[ASSIGNED TASK] List each line in the material below that contains the string "OSAMA". Matches must have the same capitalization.

[RECORDED DATA]

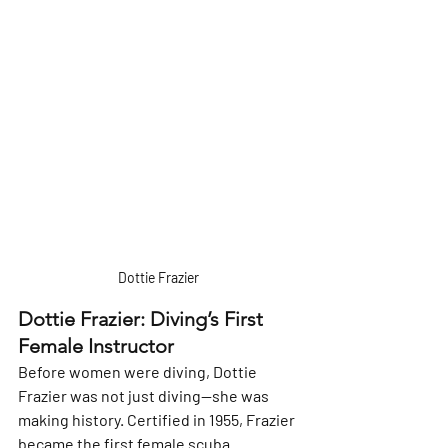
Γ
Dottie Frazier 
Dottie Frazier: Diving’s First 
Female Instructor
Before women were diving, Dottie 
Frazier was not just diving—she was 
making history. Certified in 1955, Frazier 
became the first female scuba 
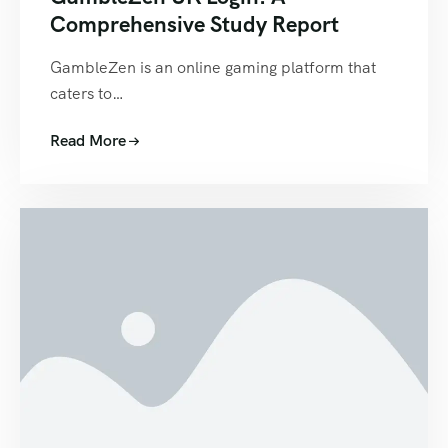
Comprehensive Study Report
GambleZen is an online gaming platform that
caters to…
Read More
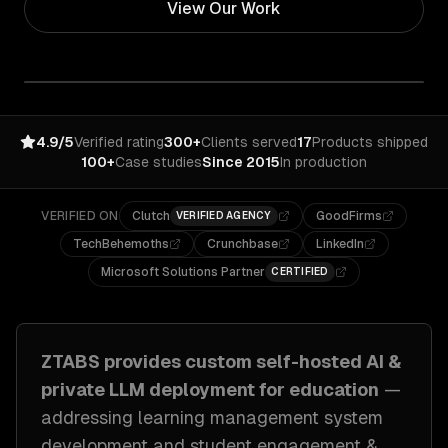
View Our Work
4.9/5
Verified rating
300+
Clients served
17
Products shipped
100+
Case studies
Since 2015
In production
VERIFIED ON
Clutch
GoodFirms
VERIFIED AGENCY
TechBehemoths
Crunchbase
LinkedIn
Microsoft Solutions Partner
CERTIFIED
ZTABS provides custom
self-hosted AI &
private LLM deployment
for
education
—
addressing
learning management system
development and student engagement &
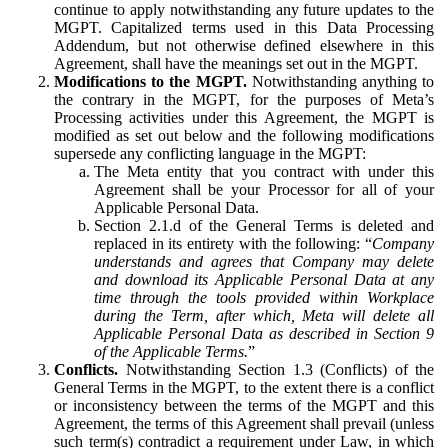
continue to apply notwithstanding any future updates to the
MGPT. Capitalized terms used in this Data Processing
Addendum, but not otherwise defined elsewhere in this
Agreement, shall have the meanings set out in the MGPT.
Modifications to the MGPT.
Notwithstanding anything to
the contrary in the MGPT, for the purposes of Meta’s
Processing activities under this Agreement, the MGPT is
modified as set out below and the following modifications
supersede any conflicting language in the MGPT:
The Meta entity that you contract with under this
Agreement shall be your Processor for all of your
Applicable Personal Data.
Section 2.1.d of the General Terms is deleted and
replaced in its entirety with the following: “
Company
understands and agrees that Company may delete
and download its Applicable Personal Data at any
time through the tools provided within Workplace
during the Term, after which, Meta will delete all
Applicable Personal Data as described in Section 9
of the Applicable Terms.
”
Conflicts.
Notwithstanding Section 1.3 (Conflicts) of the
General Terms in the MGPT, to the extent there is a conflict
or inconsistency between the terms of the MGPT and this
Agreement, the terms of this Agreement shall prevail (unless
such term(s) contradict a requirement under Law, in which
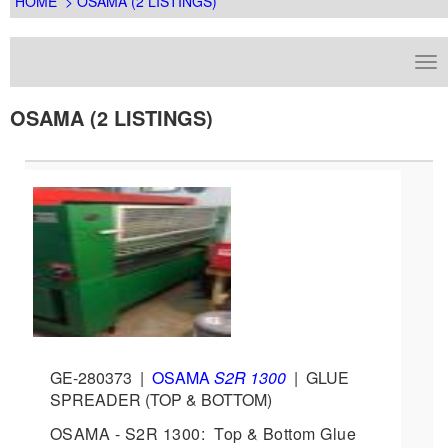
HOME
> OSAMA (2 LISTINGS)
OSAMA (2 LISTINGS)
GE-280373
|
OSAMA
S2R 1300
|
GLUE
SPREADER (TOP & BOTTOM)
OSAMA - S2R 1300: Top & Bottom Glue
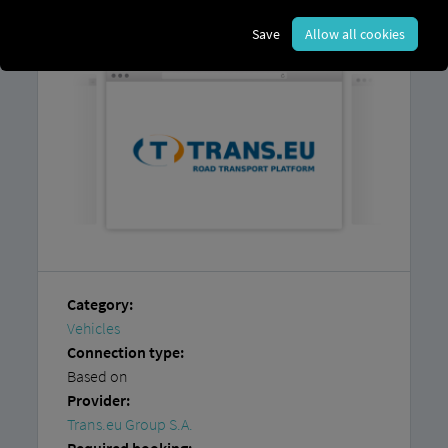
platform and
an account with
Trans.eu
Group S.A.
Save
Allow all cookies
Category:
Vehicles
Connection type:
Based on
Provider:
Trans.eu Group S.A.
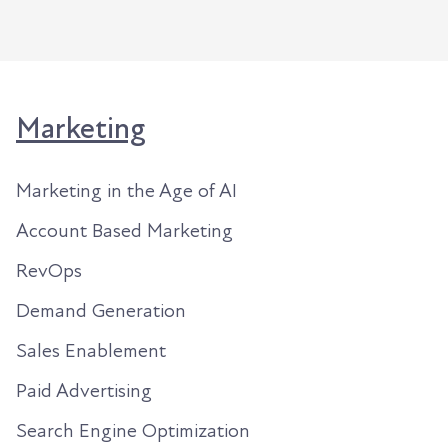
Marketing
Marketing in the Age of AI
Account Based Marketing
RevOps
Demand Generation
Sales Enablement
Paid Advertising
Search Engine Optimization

[EXERCISE RESULT]
> OSAMA (2 LISTINGS)
OSAMA (2 LISTINGS)
OSAMA
OSAMA - S2R 1300: Top & Bottom Glue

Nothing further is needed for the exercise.